Produit à l'époque où le top de la hype sur Internet c'était d'avoir une page Myspace et de chatter avec ses potes sur MSN, Eagle Eye préfigure plutôt bien ce qui s'est depuis plus ou moins matérialisé grâce à nos gouvernements paranoïaques et à nos bienveillantes multinationales. En amorçant la concrétisation du projet, Steven Spielberg a bien saisi tout le potentiel de ce scénario aux fortes inspirations orwelliennes. C'est pourtant à D.J. Caruso qu'il confie la réalisation, sans doute conscient qu'Eagle Eye manque d'envergure pour s'insérer dans sa propre filmographie.
Choix judicieux puisque Caruso exploite avec brio les idées les plus intéressantes du scénario, tout en masquant ses failles sous un déluge d'action échevelée.

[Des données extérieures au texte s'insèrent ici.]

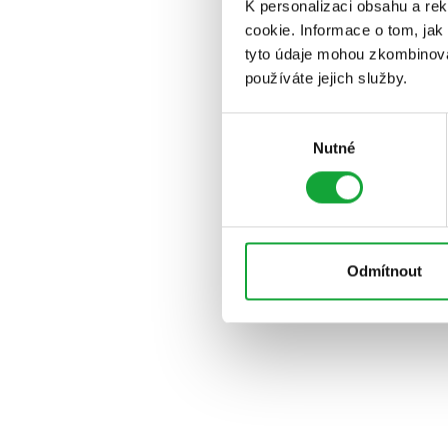
K personalizaci obsahu a re
cookie. Informace o tom, jak
tyto údaje mohou zkombinovat
používáte jejich služby.
Výběr
Nutné
souhlasu
Odmítnout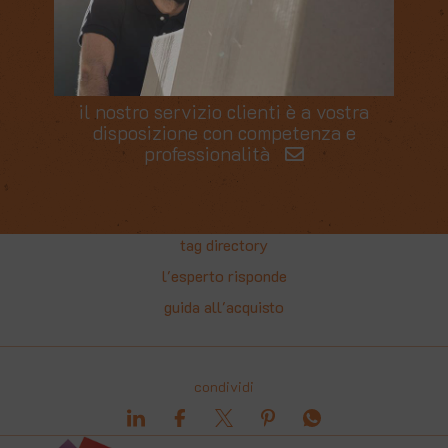
CONTATTACI
il nostro servizio clienti è a vostra
disposizione con competenza e
professionalità
tag directory
l'esperto risponde
guida all'acquisto
condividi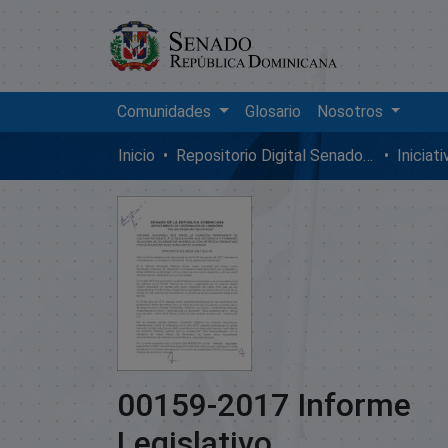
Comunidades
Glosario
Nosotros
Inicio
Repositorio Digital SenadoRD
Iniciat
00159-2017 Informe
Legislativo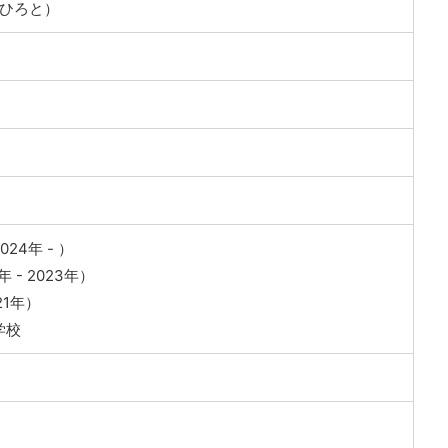
 ひろと）
24年 - ）
 - 2023年）
21年）
学校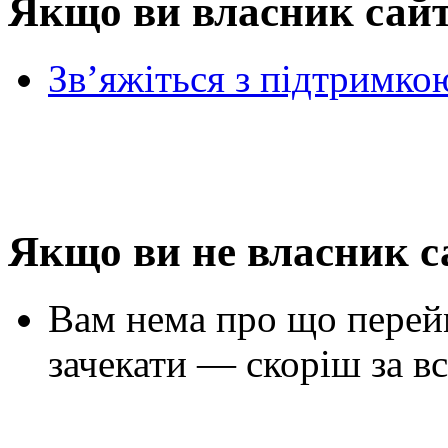
Якщо ви власник сай
Зв’яжіться з підтримко
Якщо ви не власник с
Вам нема про що перей
зачекати — скоріш за вс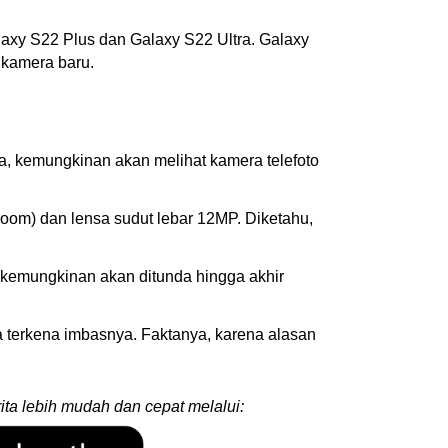
alaxy S22 Plus dan Galaxy S22 Ultra. Galaxy
n kamera baru.
, kemungkinan akan melihat kamera telefoto
zoom) dan lensa sudut lebar 12MP. Diketahu,
n kemungkinan akan ditunda hingga akhir
a terkena imbasnya. Faktanya, karena alasan
ita lebih mudah dan cepat melalui: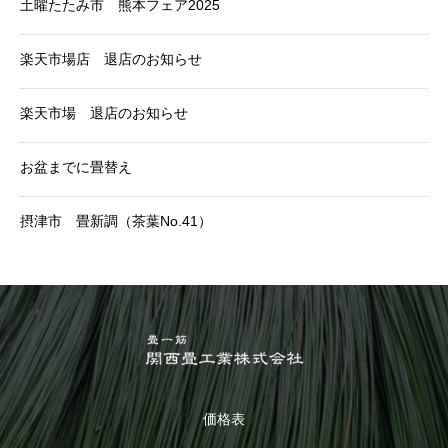
土曜たたみ市 熊本フェア2025
楽天市場店 退店のお知らせ
楽天市場 退店のお知らせ
お盆までに畳替え
摂津市 畳新調（茶葉No.41）
価格表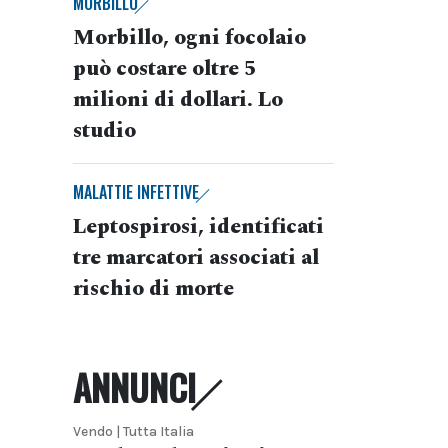
MORBILLO
Morbillo, ogni focolaio
può costare oltre 5
milioni di dollari. Lo
studio
MALATTIE INFETTIVE
Leptospirosi, identificati
tre marcatori associati al
rischio di morte
ANNUNCI
Vendo | Tutta Italia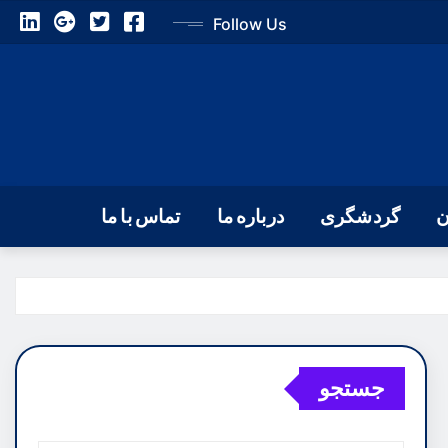
Follow Us
ن
گردشگری
درباره ما
تماس با ما
جستجو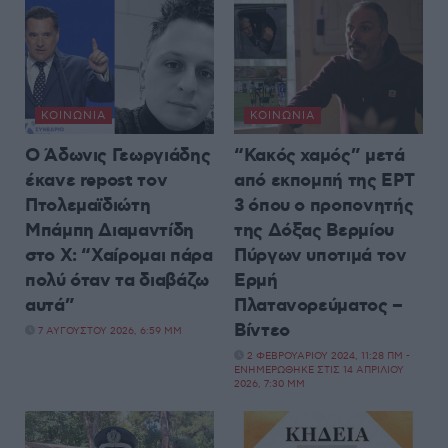
ΚΟΙΝΩΝΊΑ
ΚΟΙΝΩΝΊΑ
Ο Άδωνις Γεωργιάδης
“Κακός χαμός” μετά
έκανε repost τον
από εκπομπή της ΕΡΤ
Πτολεμαϊδιώτη
3 όπου ο προπονητής
Μπάμπη Διαμαντίδη
της Δόξας Βερμίου
στο X: “Χαίρομαι πάρα
Πύργων υποτιμά τον
πολύ όταν τα διαβάζω
Ερμή
αυτά”
Πλατανορεύματος –
Βίντεο
7 ΑΥΓΟΎΣΤΟΥ 2026, 6:59 ΜΜ
2 ΦΕΒΡΟΥΑΡΊΟΥ 2024, 11:28 ΠΜ -
ΕΝΗΜΕΡΏΘΗΚΕ ΣΤΙΣ 14 ΑΠΡΙΛΊΟΥ
2026, 7:30 ΜΜ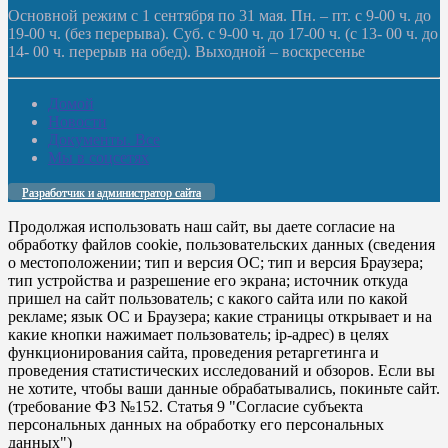
Основной режим с 1 сентября по 31 мая. Пн. – пт. с 9-00 ч. до
19-00 ч. (без перерыва). Суб. с 9-00 ч. до 17-00 ч. (с 13- 00 ч. до
14- 00 ч. перерыв на обед). Выходной – воскресенье
Домой
Новости
Документы. Все
Мы в соцсетях
Разработчик и администратор сайта
Продолжая использовать наш сайт, вы даете согласие на
обработку файлов cookie, пользовательских данных (сведения
о местоположении; тип и версия ОС; тип и версия Браузера;
тип устройства и разрешение его экрана; источник откуда
пришел на сайт пользователь; с какого сайта или по какой
рекламе; язык ОС и Браузера; какие страницы открывает и на
какие кнопки нажимает пользователь; ip-адрес) в целях
функционирования сайта, проведения ретаргетинга и
проведения статистических исследований и обзоров. Если вы
не хотите, чтобы ваши данные обрабатывались, покиньте сайт.
(требование ФЗ №152. Статья 9 "Согласие субъекта
персональных данных на обработку его персональных
данных")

Eagle Eye est plutôt prévisible, abuse de son postulat (ARIA parvient à manipuler à distance des équipements qui ne sont pas censés être connectés...), mais on le remarque finalement peu, car le spectacle et les moments de tension dégagent une efficacité à toute épreuve. A l'image du duo Shia LaBeouf / Michelle Monaghan, d'autant plus que les scénaristes ont eu le bon goût de ne pas leur imposer une romance hors de propos.
A côté de ça il y a aussi des sorties de route un peu moins pardonnables, comme le discours final du Ministre de la Défense, d'une aberrante hypocrisie. Ca, pour le coup, c'est de la vraie science-fiction, car on devra sans doute attendre quelques millénaires avant d'entendre le chef des armées américaines plaider pour la sauvegarde des libertés au détriment de la sécurité... Ou comment sacrifier un peu de crédibilité dans le seul but de rendre le message du film réellement explicite (mais sérieusement qui n'avait pas encore compris ?...).
Le Big Brother sauce Dreamworks accouche donc d'un honnête divertissement du dimanche soir, plus musclé que cérébral, parfois très générique (la BO est d'un ennui...) voire maladroit, mais encore une fois franchement efficace. Et c'est à peu près tout ce qu'on lui demandait.